Sur un test classique, on compte les bonnes réponses. Quinze sur vingt, tu es "moyen-bon", et on passe à autre chose. Le problème, c'est que cette mesure ment. Deux élèves à quinze sur vingt n'ont pas le même niveau : l'un a survolé des questions faciles, l'autre s'est battu sur des questions dures. Le score est identique, le niveau n'a rien à voir.

Ce qui compte, ce n'est pas combien de questions tu réussis. C'est jusqu'à quelle difficulté tu tiens.

Pourquoi on en avait besoin

Sur Docendo, tout repose sur une estimation précise du niveau de l'élève. Sans elle, impossible de proposer le bon suivi : les bonnes leçons, les bons exercices, au bon endroit. Et un élève n'a pas un "niveau", il en a autant que de thèmes. Très bon en géométrie, perdu dans les fractions. Une note globale écrase exactement l'information dont on a besoin.

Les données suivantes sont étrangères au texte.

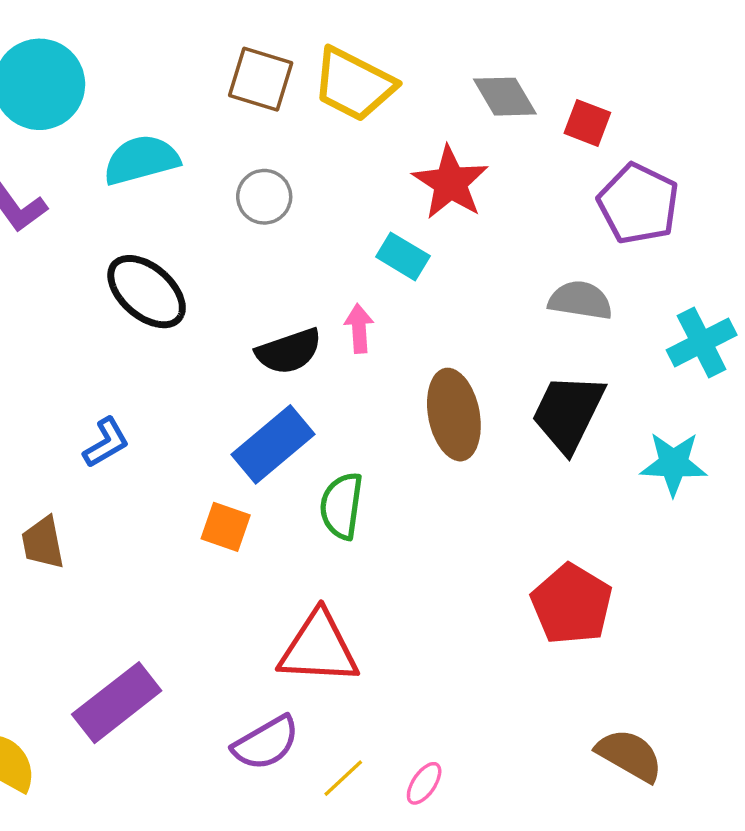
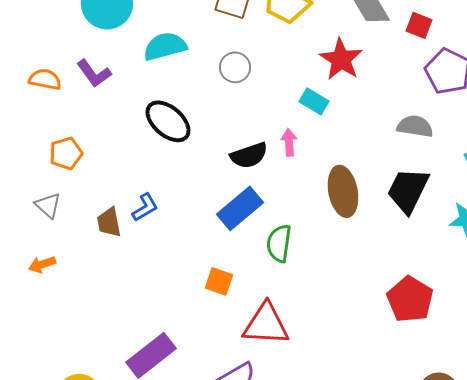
orange square: (226, 527) -> (219, 281), moved
brown trapezoid: (43, 543) -> (109, 222), moved

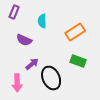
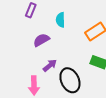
purple semicircle: (24, 40) -> (41, 40), turned 126

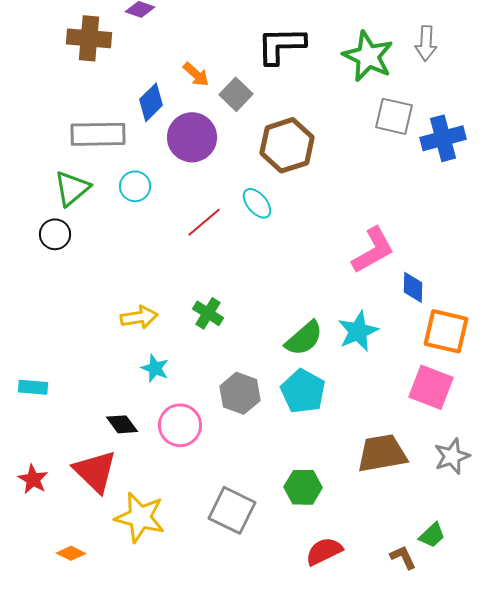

Il nous fallait donc mesurer le niveau thème par thème, finement, et vite. Pas un examen de trois heures. Une dizaine de minutes, à l'arrivée sur la plateforme.

Comment ça marche

L'élève passe une trentaine de questions, une dizaine de minutes. À la fin, on n'additionne pas ses bonnes réponses : on croise sa réussite avec la difficulté estimée de chaque question. Réussir une question dure ne pèse pas comme réussir une question facile, et échouer sur une facile coûte plus que d'échouer sur une dure. De ce croisement sort une estimation de niveau par matière, un ratio, qui sert ensuite à rediriger l'élève vers les questionnaires et les leçons qui visent ses failles, pas ses points forts.

Les maths derrière, c'est de la théorie de réponse à l'item. Ce n'est pas un secret : les formules sont documentées, il y a des décennies de papiers dessus. Les implémenter, ce n'est pas là que se joue la difficulté.

Là où ça s'est joué : calibrer ses propres questions

Voilà le piège que personne ne voit venir. Le modèle estime le niveau de l'élève à partir de la difficulté de tes questions. Donc si tu te trompes sur la difficulté de tes questions, tu te trompes sur le niveau de tes élèves. Tout l'édifice repose sur une chose que tu dois fournir toi-même : la vraie difficulté de chaque item.

On a estimé cette difficulté en amont, question par question. Et on s'est trompés. En test, les élèves butaient sur des questions qu'on avait classées plus faciles qu'elles ne l'étaient vraiment. Résultat : le modèle les estimait plus faibles qu'ils n'étaient, et les ratios sortaient déséquilibrés. Des élèves échouaient là où ils auraient dû réussir.

On a donc revu à la baisse une grande partie de nos estimations, puis lancé un audit complet : toutes les questions, tous les niveaux, toutes les matières. Pas une retouche cosmétique, une reprise de fond du barème de difficulté.

La leçon : en test adaptatif, ton test ne vaut que ce que vaut la calibration de tes questions. Le moteur, c'est la moitié facile. La banque de questions, c'est la moitié qui fait mal.

Où on en est

On est encore en phase de test, avec de vraies personnes qui passent le process. C'est précisément ce qui a révélé le déséquilibre, et c'est tout l'intérêt de tester avant d'ouvrir en grand : on a recalibré pendant que ça ne coûtait que du temps, pas la confiance des utilisateurs.

Le moteur, n'importe qui peut le coder à partir d'un papier. Calibrer des centaines de questions pour qu'elles disent la vérité sur un élève, ça, c'est le vrai travail. Et ça ne se trouve dans aucun papier.